Il a évangélisé, avec un grand zèle et succès, les districts de Papeuriri, Tautira, Faaone, Atiue, Faaa, Haapape, et Papaoa.
Nommé provincial, un peu avant 1874, il en a exercé les fonctions jusqu’en 1882.
Depuis 1889, il était à la retraite, souffrant déjà des infirmités qui devaient le conduire au tombeau. Il est mort le 4 août, fête de Saint-Dominique et premier vendredi du mois, assisté par le R.P. Célestin Maurel, et muni des derniers sacrements qu’il avait reçus quelques jours auparavant.
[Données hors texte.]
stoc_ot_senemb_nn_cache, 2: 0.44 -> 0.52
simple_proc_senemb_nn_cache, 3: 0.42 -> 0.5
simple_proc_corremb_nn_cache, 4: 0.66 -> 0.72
Le commandant des troupes, M. Bourgoin, a aussitôt rédigé un ordre du jour en l’honneur du défunt, dont le dévouement à l’égard des marins et des soldats ne s’était jamais démenti. Aux funérailles qui ont été magnifiques par l’immense concours de monde, six artilleurs médaillés ont réclamé le privilège de porter sur leurs épaules le cercueil de leur père et ami, dont le nom vivra longtemps dans leurs cœurs. Le R.P. Collette avait été décoré comme eux, de la médaille militaire, pour sa campagne de Raiatea (1897).